Segment Start: Provided passage

22 February 2009

that guy–running up a mountain pass in your Speedo

So I'm watching the last stage of the Tour of California and for a change the weather is pretty nice. When you combine that with a long climbs the fans are suddenly able to get really close to the athletes. In cycling this is apparently an invitation for some loony behavior …

I think it all started with Didi Senft – the Devil of the Tour de France. This guy became famous for running alongside the racers in a devil costume brandishing a pitchfork. And not showering much from what I've heard… Now it seems everyone wants some camera face time at bike races.

Today I saw the following.

  • A dude in a Speedo and nothing else. Back to basics I guess.
  • Three dudes in Speedos with their helmets on backwards. Now that's just whacky.
  • The usual group with painted faces, although they did not run too far from their cooler.
  • All the flag waving fans that are always within inches of stuffing their flag in the spokes of some rider.
  • Hundreds of people with some sort of handheld bell… did they issue these or something?
  • Some guy with cycling shorts and tie. Need I say it? And nothing else.
  • A person wearing a (really bad) Roman Legionnaire costume complete with sword.
  • This character with a football jersey, matching shorts and enormous antlers on his football helmet. He has made more than one appearance this year. It says Montana on the jersey. And it probably says his mother smoked and drank during her pregnancy in some hospital filing cabinet.
  • Two guys in giant fat suites/sumo costumes. They were the best, totally hilarious.

Segment End: Provided passage
Segment Start: Given entries

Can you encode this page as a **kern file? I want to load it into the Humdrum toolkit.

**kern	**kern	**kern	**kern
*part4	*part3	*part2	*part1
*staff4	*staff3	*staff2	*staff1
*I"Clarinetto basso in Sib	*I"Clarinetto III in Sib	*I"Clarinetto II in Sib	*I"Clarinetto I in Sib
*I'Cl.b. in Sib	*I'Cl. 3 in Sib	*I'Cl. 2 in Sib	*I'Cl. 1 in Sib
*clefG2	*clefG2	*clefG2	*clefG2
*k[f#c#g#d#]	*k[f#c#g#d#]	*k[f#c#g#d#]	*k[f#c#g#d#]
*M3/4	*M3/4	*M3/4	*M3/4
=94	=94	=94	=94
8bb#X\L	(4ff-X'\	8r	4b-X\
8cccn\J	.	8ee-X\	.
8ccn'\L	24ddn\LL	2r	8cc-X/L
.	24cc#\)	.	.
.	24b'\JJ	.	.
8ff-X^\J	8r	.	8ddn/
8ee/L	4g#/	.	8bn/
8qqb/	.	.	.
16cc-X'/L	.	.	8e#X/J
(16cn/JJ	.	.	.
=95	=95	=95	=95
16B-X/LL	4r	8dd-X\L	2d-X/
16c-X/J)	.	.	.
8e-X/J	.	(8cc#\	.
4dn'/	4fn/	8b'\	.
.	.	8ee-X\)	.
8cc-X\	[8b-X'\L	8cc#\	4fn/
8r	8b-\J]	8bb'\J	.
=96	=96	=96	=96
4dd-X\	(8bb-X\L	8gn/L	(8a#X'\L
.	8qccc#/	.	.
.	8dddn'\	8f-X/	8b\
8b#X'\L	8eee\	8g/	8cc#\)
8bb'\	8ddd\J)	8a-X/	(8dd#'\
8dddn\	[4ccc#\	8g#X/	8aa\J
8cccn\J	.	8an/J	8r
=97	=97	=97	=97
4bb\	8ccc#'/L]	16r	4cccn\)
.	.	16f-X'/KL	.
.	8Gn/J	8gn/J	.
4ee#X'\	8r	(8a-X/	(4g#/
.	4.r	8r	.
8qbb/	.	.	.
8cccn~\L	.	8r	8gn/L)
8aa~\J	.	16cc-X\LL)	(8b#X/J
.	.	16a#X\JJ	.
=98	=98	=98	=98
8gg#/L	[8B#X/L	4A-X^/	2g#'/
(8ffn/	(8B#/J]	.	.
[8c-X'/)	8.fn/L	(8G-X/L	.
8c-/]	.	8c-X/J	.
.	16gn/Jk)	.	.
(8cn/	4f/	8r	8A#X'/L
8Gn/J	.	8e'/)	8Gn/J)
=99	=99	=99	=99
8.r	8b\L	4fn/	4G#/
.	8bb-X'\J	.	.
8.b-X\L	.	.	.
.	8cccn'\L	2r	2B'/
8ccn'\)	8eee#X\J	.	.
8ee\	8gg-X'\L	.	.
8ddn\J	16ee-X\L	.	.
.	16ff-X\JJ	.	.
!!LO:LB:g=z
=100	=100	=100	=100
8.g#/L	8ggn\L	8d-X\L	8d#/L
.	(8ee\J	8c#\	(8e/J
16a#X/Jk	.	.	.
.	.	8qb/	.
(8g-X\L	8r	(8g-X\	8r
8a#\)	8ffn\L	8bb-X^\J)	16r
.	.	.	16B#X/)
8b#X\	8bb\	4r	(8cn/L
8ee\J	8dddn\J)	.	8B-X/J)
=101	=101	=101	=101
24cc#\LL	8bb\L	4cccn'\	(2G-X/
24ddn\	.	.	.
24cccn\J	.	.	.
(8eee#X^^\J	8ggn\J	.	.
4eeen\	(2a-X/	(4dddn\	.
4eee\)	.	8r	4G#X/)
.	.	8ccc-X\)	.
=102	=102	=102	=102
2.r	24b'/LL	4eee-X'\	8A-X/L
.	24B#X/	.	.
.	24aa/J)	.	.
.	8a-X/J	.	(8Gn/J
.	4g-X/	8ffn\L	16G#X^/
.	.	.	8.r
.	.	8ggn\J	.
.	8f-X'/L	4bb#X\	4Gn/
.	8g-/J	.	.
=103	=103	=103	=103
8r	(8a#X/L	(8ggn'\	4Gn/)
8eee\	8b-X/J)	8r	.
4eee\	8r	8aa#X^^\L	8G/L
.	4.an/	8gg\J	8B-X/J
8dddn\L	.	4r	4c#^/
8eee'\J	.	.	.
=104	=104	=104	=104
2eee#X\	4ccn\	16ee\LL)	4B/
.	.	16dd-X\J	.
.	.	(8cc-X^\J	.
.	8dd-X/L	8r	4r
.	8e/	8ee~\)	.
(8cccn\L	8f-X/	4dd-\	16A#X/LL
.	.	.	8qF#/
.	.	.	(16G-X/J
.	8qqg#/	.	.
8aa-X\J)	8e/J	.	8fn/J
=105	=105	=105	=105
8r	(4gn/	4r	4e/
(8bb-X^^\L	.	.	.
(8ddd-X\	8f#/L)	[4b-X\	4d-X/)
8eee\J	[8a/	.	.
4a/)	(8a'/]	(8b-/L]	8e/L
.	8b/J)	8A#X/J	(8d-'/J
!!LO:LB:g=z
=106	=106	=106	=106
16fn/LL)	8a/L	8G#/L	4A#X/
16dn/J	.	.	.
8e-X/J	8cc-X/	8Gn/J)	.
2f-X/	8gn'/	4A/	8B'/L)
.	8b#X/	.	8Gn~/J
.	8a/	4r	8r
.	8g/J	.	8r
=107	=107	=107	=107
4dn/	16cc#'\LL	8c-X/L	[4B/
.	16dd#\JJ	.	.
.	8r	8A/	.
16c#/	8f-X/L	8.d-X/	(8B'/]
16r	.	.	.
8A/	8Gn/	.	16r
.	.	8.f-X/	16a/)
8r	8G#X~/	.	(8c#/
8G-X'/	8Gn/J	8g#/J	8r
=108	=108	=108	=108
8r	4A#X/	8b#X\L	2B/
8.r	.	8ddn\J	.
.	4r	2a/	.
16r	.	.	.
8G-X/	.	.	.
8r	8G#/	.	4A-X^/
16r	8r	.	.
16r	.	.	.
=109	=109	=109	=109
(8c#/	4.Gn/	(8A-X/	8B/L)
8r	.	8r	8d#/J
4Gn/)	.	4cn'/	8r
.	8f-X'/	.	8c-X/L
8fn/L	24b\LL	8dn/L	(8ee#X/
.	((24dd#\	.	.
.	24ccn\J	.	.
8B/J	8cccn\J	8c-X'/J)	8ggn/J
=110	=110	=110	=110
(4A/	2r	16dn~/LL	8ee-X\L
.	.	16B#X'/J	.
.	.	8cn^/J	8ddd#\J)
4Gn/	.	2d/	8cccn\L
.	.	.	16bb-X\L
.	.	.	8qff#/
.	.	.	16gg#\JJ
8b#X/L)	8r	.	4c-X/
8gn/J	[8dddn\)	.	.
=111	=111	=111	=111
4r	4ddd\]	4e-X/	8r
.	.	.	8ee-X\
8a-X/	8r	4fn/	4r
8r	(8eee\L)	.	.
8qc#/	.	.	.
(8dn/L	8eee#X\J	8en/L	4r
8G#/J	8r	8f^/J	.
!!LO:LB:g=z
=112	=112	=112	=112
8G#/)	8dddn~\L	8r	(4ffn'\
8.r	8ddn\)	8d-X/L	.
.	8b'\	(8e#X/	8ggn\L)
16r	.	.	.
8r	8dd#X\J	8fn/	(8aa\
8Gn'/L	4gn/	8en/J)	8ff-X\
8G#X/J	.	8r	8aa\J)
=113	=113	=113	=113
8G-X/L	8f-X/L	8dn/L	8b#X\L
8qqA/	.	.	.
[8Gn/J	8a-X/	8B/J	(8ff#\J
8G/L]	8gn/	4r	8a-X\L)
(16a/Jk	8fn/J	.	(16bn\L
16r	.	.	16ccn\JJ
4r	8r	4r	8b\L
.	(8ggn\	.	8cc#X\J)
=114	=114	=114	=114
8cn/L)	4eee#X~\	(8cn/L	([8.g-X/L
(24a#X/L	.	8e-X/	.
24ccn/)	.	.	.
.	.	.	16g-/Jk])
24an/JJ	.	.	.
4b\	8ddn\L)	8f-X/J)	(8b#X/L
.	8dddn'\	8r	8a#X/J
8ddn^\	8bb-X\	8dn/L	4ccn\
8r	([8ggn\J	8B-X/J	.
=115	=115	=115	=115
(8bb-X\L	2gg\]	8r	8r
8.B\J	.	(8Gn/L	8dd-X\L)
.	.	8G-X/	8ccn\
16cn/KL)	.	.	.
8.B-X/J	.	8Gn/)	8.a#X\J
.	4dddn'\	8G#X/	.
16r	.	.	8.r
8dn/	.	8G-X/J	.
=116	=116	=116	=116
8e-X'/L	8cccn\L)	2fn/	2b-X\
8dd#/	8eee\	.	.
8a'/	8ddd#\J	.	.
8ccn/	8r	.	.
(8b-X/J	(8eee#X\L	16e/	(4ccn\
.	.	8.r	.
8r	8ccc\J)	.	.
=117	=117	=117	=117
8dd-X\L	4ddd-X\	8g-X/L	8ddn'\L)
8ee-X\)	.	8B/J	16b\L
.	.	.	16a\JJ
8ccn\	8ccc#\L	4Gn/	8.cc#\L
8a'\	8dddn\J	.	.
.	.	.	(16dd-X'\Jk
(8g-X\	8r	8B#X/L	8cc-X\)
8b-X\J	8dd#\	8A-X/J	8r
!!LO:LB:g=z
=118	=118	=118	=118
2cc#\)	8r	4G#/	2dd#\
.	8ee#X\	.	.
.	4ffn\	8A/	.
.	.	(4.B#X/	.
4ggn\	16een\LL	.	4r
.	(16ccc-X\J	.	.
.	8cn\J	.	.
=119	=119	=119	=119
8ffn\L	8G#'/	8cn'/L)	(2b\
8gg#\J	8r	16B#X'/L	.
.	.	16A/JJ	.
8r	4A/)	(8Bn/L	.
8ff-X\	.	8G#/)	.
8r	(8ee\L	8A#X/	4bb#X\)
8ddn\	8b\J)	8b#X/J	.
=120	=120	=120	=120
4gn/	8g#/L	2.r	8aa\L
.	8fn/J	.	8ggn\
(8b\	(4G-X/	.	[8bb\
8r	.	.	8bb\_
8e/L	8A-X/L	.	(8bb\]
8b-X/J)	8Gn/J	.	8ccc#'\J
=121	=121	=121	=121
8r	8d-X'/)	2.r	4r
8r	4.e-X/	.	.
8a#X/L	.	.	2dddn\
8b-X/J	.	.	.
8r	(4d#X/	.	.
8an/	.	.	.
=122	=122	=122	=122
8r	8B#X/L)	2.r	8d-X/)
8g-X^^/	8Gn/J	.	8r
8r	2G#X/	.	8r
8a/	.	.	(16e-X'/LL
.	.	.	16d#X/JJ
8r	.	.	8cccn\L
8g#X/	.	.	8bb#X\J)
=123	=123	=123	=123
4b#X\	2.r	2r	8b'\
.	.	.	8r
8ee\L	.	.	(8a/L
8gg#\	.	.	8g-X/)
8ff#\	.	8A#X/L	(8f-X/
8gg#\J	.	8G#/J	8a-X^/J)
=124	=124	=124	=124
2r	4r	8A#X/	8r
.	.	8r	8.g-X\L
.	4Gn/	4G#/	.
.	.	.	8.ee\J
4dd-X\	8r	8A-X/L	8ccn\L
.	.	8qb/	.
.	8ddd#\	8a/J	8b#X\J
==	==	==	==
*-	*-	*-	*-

Segment End: Given entries

Tasks to perform
1) In the post about bike race fans, write out the part from "So I'm watching" to "basics I guess." again, swapping "pitchfork" for "trident".
2) Answer these questions using the post about bike race fans.
(a) Which race was being watched?
(b) What costume did Didi Senft become famous for wearing?
(c) What name is on the jersey of the fan with antlers on his football helmet?

Exercise responses
1)
So I'm watching the last stage of the Tour of California and for a change the weather is pretty nice. When you combine that with a long climbs the fans are suddenly able to get really close to the athletes. In cycling this is apparently an invitation for some loony behavior …

I think it all started with Didi Senft – the Devil of the Tour de France. This guy became famous for running alongside the racers in a devil costume brandishing a trident. And not showering much from what I've heard… Now it seems everyone wants some camera face time at bike races.

Today I saw the following.

  • A dude in a Speedo and nothing else. Back to basics I guess.

2)
(a) The last stage of the Tour of California.
(b) A devil costume, with a pitchfork.
(c) Montana.